**Supplied records:**
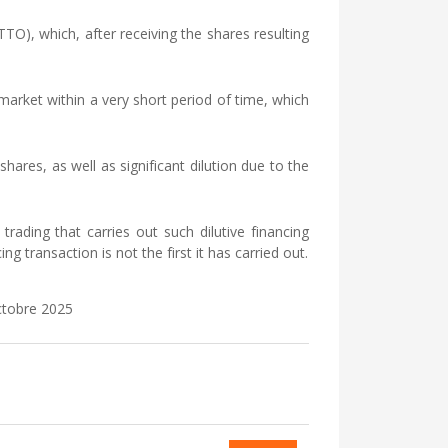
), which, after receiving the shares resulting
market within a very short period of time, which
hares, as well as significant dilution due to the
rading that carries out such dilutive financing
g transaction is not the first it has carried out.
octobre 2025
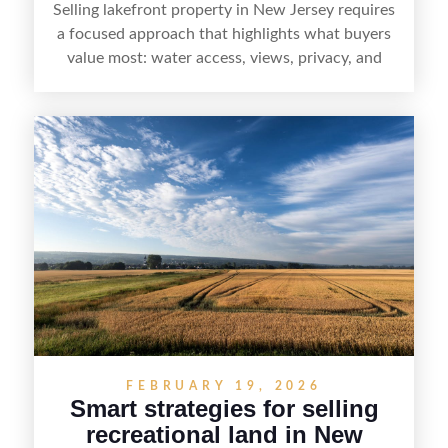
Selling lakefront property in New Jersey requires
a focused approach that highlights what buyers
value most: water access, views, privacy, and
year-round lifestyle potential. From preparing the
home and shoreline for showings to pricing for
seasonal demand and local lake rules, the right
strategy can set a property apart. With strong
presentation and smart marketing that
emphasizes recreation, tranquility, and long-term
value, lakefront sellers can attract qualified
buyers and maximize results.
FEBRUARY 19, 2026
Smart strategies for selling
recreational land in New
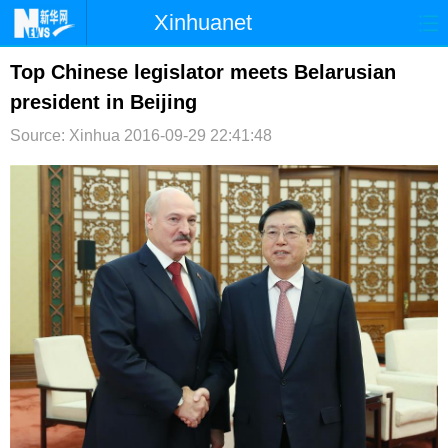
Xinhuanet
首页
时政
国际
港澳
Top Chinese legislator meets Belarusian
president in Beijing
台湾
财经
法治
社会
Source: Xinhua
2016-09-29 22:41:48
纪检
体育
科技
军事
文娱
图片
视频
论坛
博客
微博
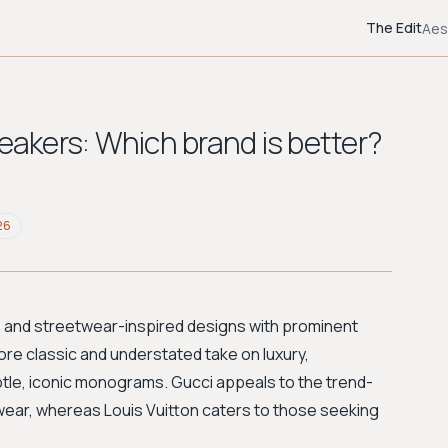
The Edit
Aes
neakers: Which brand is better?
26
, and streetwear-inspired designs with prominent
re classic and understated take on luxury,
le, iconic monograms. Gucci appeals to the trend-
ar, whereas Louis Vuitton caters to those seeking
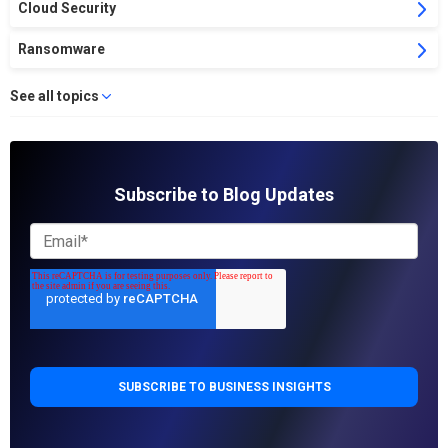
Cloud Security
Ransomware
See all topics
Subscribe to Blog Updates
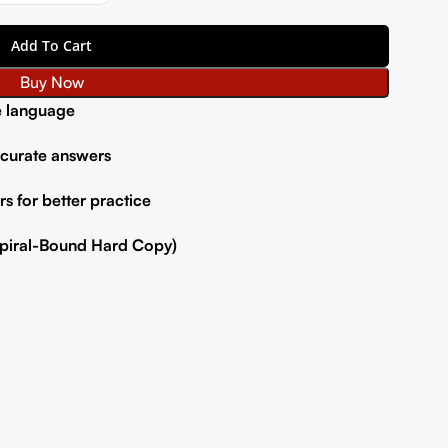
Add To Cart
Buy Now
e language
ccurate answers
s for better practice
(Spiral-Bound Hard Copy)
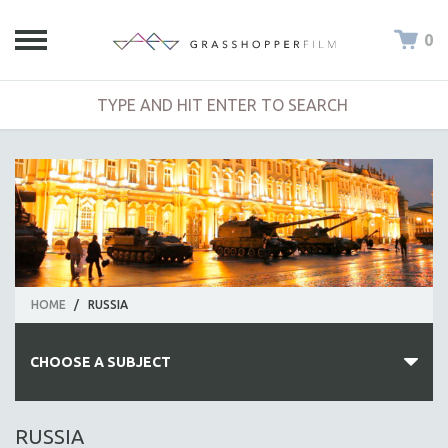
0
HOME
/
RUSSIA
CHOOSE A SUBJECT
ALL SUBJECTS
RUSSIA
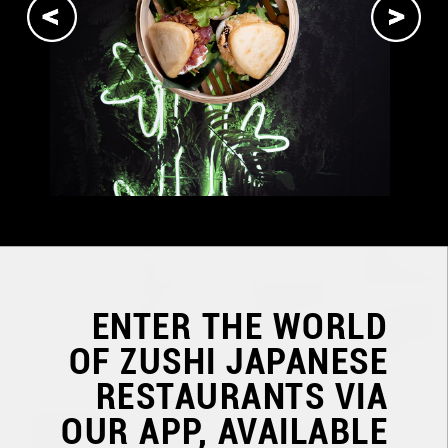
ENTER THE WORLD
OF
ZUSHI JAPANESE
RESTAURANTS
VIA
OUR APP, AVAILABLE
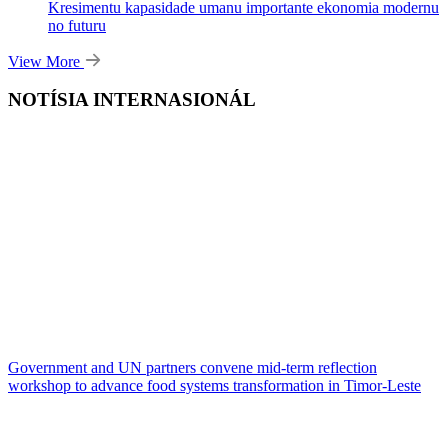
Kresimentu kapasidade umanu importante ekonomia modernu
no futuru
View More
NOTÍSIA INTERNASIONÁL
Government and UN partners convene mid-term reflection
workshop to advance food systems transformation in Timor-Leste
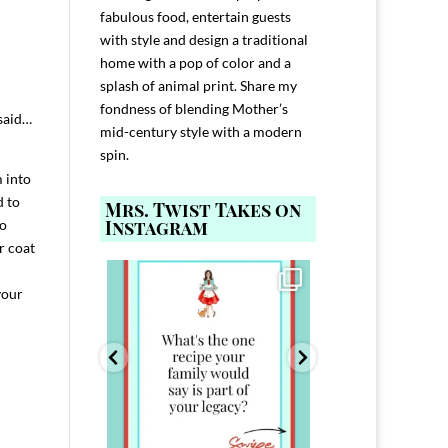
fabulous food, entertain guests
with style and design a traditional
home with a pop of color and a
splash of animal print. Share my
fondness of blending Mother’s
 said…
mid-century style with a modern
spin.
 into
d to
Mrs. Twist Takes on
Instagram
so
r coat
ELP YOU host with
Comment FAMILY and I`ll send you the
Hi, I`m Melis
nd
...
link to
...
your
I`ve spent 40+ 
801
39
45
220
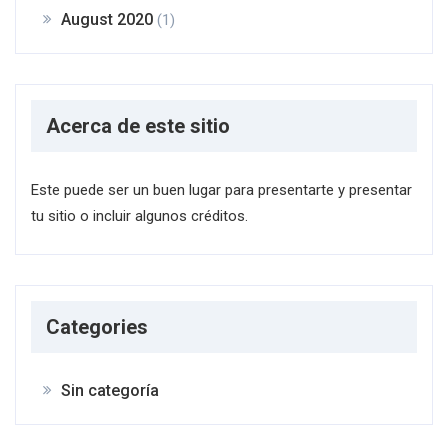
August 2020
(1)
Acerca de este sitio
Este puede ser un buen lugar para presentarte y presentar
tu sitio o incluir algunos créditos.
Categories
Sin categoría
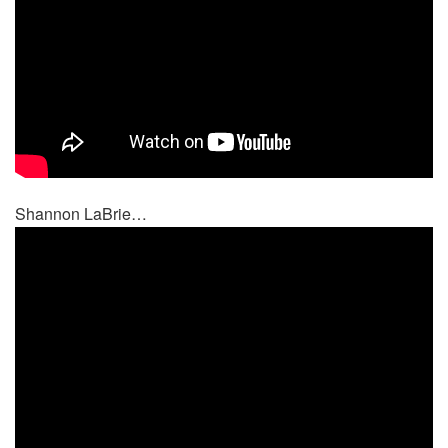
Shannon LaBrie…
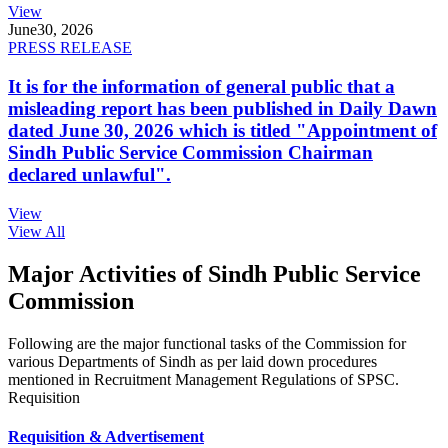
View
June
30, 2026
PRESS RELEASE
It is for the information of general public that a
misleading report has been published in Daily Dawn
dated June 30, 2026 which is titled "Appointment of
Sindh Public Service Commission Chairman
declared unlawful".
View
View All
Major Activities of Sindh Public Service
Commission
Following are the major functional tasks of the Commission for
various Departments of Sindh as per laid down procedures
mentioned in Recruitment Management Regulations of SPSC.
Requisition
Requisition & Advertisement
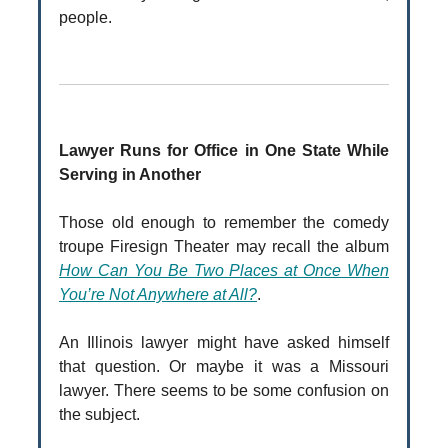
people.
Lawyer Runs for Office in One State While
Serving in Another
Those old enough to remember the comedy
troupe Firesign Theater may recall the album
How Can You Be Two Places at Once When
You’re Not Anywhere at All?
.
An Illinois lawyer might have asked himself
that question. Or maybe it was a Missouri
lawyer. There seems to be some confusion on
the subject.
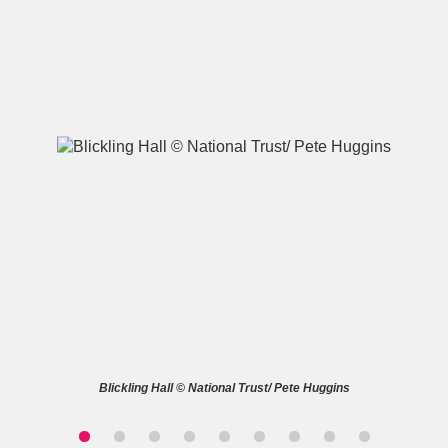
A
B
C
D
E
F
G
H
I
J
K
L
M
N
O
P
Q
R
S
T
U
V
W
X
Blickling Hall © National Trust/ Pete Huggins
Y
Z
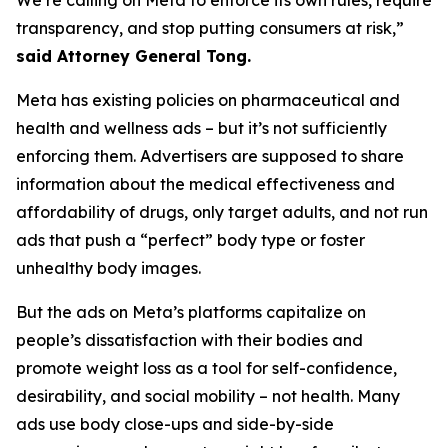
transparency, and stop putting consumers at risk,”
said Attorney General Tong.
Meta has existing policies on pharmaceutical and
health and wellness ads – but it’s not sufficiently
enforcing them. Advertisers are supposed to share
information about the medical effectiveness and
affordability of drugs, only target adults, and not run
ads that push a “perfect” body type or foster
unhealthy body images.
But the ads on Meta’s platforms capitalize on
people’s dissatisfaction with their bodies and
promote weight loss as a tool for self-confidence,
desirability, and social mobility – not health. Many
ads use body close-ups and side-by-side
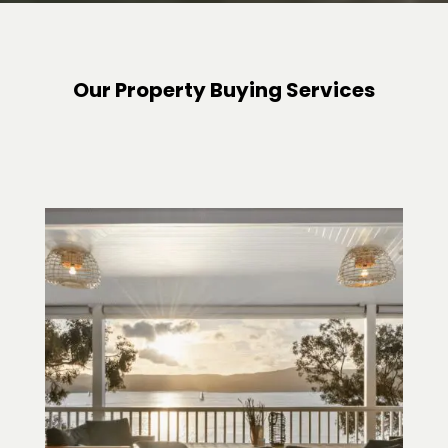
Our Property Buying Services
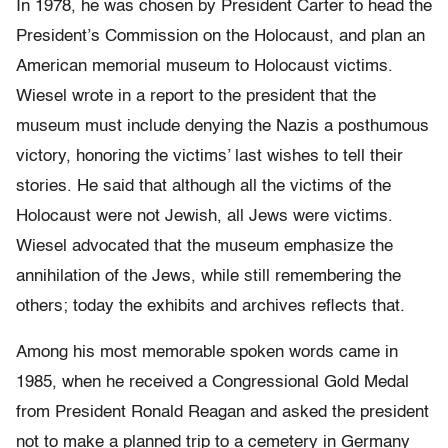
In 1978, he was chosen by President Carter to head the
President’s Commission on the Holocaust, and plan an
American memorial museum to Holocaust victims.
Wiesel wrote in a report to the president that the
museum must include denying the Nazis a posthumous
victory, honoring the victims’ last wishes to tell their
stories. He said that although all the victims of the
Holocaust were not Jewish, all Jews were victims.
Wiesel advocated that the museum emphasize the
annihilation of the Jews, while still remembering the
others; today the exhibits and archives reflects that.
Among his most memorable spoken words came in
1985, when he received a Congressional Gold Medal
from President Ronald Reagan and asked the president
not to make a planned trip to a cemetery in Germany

**Aim of the exercise:**
Your answer should contain only the lines from the beginning of the listing above through the line with "Top Chinese legislator meets Belarusian", copied exactly and without the pictures.

**Response to this exercise:**
), which, after receiving the shares resulting
market within a very short period of time, which
hares, as well as significant dilution due to the
rading that carries out such dilutive financing
g transaction is not the first it has carried out.
octobre 2025
Selling lakefront property in New Jersey requires
a focused approach that highlights what buyers
value most: water access, views, privacy, and
year-round lifestyle potential. From preparing the
home and shoreline for showings to pricing for
seasonal demand and local lake rules, the right
strategy can set a property apart. With strong
presentation and smart marketing that
emphasizes recreation, tranquility, and long-term
value, lakefront sellers can attract qualified
buyers and maximize results.
FEBRUARY 19, 2026
Smart strategies for selling
recreational land in New
Xinhuanet
首页
时政
国际
港澳
Top Chinese legislator meets Belarusian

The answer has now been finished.